The pharmaceutical giant Moderna has recently become a sponsor for the long-running quiz show Jeopardy. However, some fans are expressing concerns that the show is actively promoting vaccination messaging. Jeopardy, which is currently in its 40th season, is hosted by Ken Jennings and Mayim Bialik.

While corporate sponsorships are a common occurrence alongside commercials and promotional elements, many viewers are astonished by the extent of Moderna’s advertising involvement on Jeopardy.

Detractors argue that Jeopardy has incorporated vaccine-related messaging into its programming to an extent where it’s challenging to distinguish between advertising and the show’s own messaging. Moderna, a publicly traded company headquartered in Massachusetts, boasting an annual revenue close to 20 billion dollars, is at the center of this discussion.

The pharmaceutical sector is arguably one of the largest industries in the United States, characterized by an abundance of legal terminology, intricate details, and substantial financial investments in advertising and education. 

Most television viewers are familiar with commercials that conclude with rapid disclaimers stating that the FDA has not assessed the effectiveness of a particular pill or product and advising consultation with a healthcare professional due to potential variations in results. 

These advertisements can pertain to skincare products, supplements, or even life-saving medications.

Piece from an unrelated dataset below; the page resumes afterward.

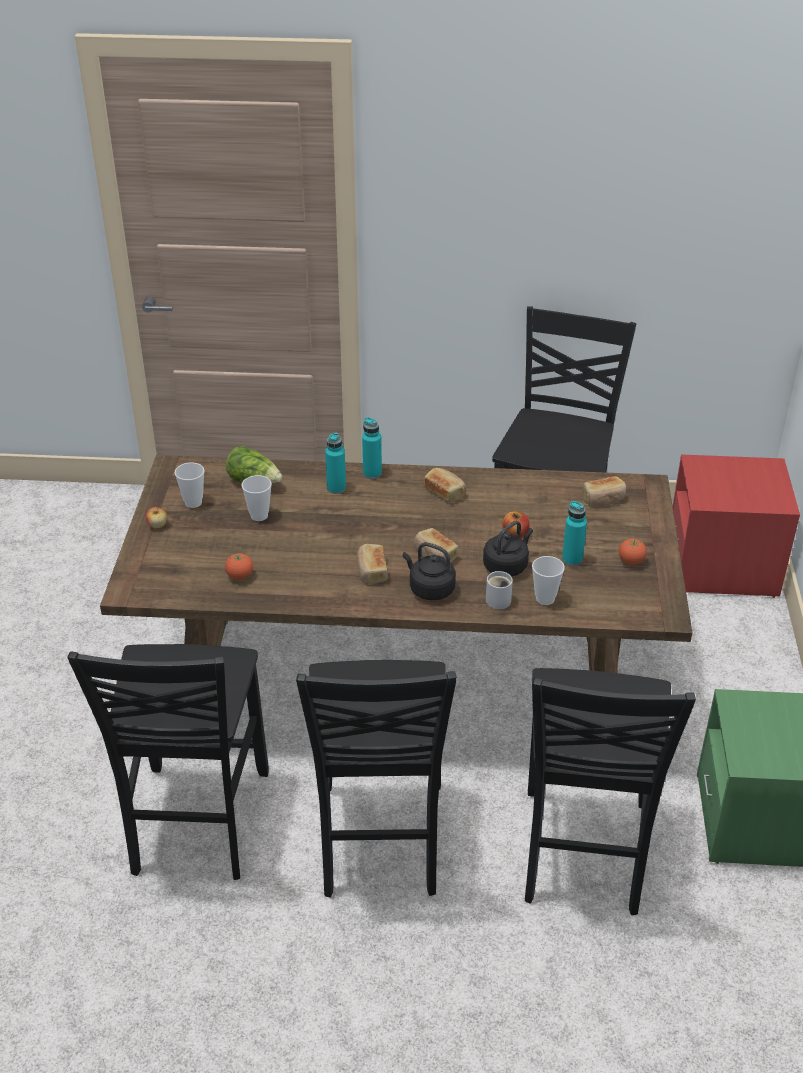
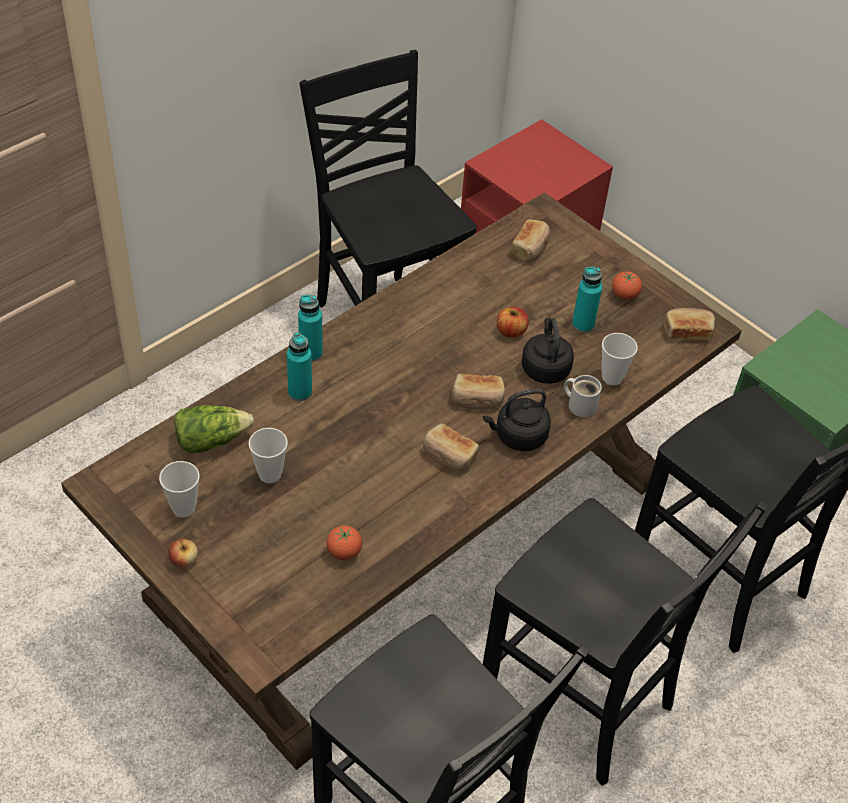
camera: 50 degrees left, 10 degrees up
(445, 492) = (400, 329): bread -> bread (687, 331)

It’s noteworthy that the United States is one of only two countries that permit direct-to-consumer pharmaceutical advertising.

As per Tom Nichols’ article in The Atlantic, the inaugural prescription drug advertisement came from a European manufacturer of ibuprofen in Florida during the 1980s. This caught the attention of the FDA, which insisted on the inclusion of necessary disclaimers, significantly lengthening the commercial.

As the 1990s progressed and technological advancements were made, coupled with clearer FDA guidelines on how companies could advertise in commercials while incorporating required disclaimers, the pharmaceutical industry’s investment in TV ads surged. In 1997, drug companies spent $300 million on TV ads, a figure that doubled in 1998. By the year 2000, it had become a 1.5-billion-dollar industry.

Fast forward to 2023, and it has ballooned into a 6-billion-dollar industry, and this doesn’t even encompass marketing directly to healthcare professionals. Nichols argues that, for the well-being of all Americans, this practice should be brought to an end.